Of course, over a million and a half people did leave, and they left within days of the Russian occupation in April 2014. There was, for instance, the last fast train. I do not know whether you have seen these amazing trains — they are much more comfortable than trains in most parts of Western Europe. The last fast train left Luhansk city probably around the 15th of April 2014. I knew people who were on that train. It is quite a famous train. A million and a half people did leave. Some of them left with their parents, their families.
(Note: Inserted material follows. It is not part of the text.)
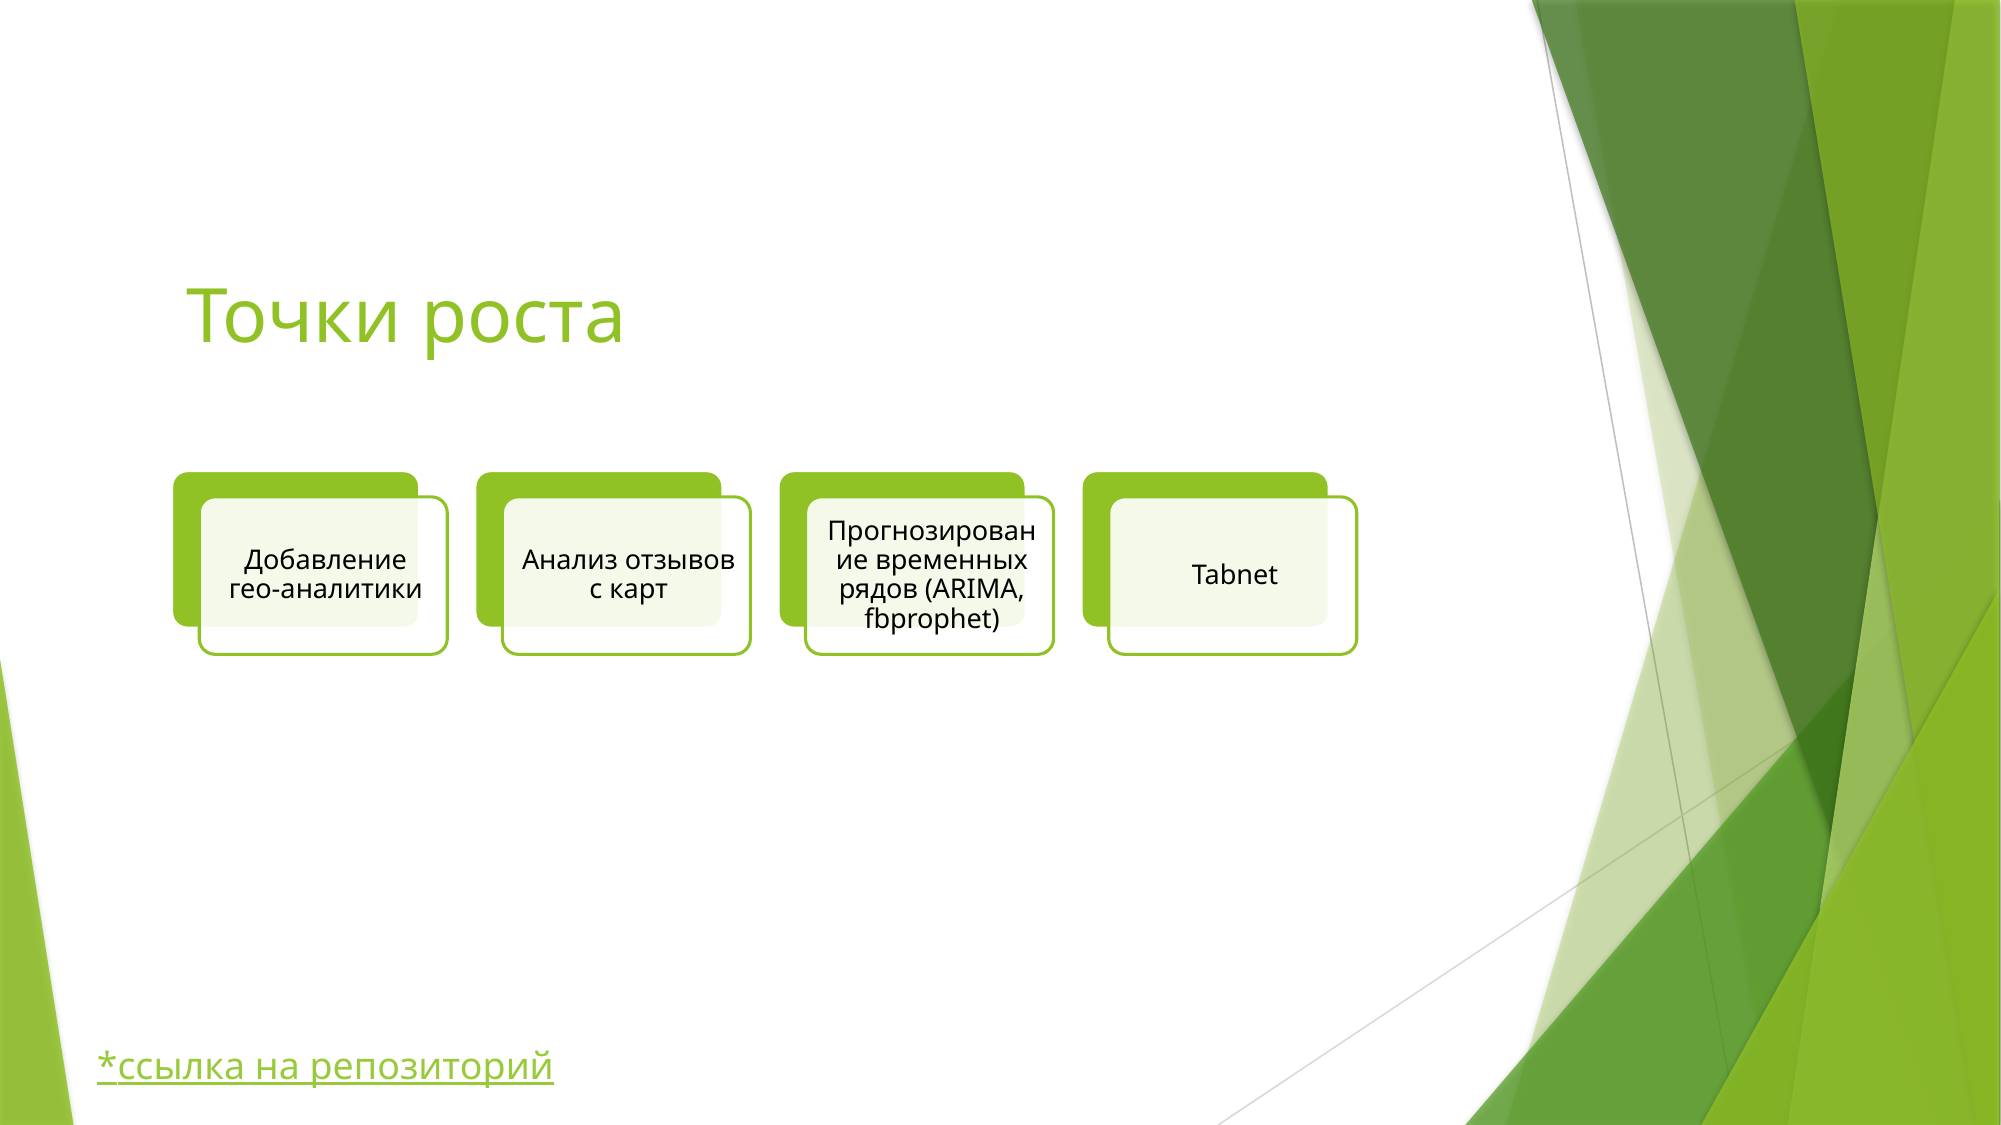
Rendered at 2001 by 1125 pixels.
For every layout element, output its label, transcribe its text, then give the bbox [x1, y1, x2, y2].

I met one amazing family who had this massive house and horses in Crimea, which they left — just left everything immediately, took as many horses as they could and headed to Luhansk in early March 2014. Then the Russians kind of followed them to Luhansk and took over, and they had to go to Kyiv with their horses. There are literally a million and a half stories of people who did leave, but a lot of people did not leave, for a whole really complex set of reasons. They would go over for their pensions.
Certain people we know — at the beginning of the full-scale invasion, I was encouraging friends of mine to leave immediately, and trying to help them find places in western Europe to live. These people, who recently were terribly affected when my apartment building in Dnipro was bombed two weeks ago, that I talked about, and my neighbour’s mother was killed in that attack — I often reflect on how brave these people were. These are younger people with the means to leave, with the financial means and the cultural means to go, but their attitude is: this is my home, I am not leaving. The Russians — this is why the Russians are still stuck a thousand kilometres east of Kyiv: because so many people refuse to leave. It is just friction for them, quite apart from fighting. I admire it greatly. It would not be my intuition, but it is a really interesting question, Wendy.